The Old and The New

I was at a meeting the other day with some fellow  disability/aging advocates and an astute foundation director. We were there to pitch a project we call "Age (all) Friendly Community." It is actually an initiative of the World Health Organization (WHO) designed to promote an accessible, and hospitable community so that all people (including seniors and people with disabilities) can be a natural part of the mix.

In the conversation, our foundation friend said that often they hear ideas today that were initiated years earlier. She said something like "what is old can often become new" and this statement got me to think. When we look to advance some innovative idea, often they are rejected, not because the idea is flawed, but because the current system may just not be ready for the idea.

There are countless examples of this phenomena - when the system is just not ready for the new idea. In his book, "The Innovators," Walter Issacson articulates this to a tee.  He looks back in history and the literature to find the very first reference to a personal computer. He discovered that in 1837 Lady Byron of England wrote about a personal "analytic machine."  Remarkable not only because of the date, but also because it came from the writings of a women - very rare in the scientific field at that time. Still, this was some 135 years before the initiation of the personal computer.

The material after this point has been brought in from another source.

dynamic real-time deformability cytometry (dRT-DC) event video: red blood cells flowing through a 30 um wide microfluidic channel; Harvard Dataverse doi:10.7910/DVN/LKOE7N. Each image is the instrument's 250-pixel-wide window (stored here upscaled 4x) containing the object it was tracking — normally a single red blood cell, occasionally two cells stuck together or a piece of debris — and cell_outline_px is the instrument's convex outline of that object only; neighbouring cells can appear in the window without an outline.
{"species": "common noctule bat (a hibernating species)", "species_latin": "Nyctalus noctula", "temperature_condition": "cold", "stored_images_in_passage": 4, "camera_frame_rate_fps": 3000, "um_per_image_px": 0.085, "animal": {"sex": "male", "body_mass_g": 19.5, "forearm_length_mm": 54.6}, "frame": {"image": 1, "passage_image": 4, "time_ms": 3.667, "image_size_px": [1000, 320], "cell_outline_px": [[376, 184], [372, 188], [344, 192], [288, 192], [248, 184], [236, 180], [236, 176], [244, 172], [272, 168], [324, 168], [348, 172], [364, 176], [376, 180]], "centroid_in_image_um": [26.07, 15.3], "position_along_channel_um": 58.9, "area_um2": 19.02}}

I am also called to reflect on this phenomena in my own writings. Back in 1990, in my first book, "Interdependence," I attempted to articulate a macro perspective in human services. It amazes me that the themes I wrote about in that book, some 26 years ago, are now being taken more seriously.

So the moral to this story is to go back in time, find some of the ideas you were pitching years ago, and see if the system might be better suited today for these ideas. It might be that your rejected ideas could be ready for prime time. Remember, what is old can become new - especially if it was too innovative when you introduced it to the world.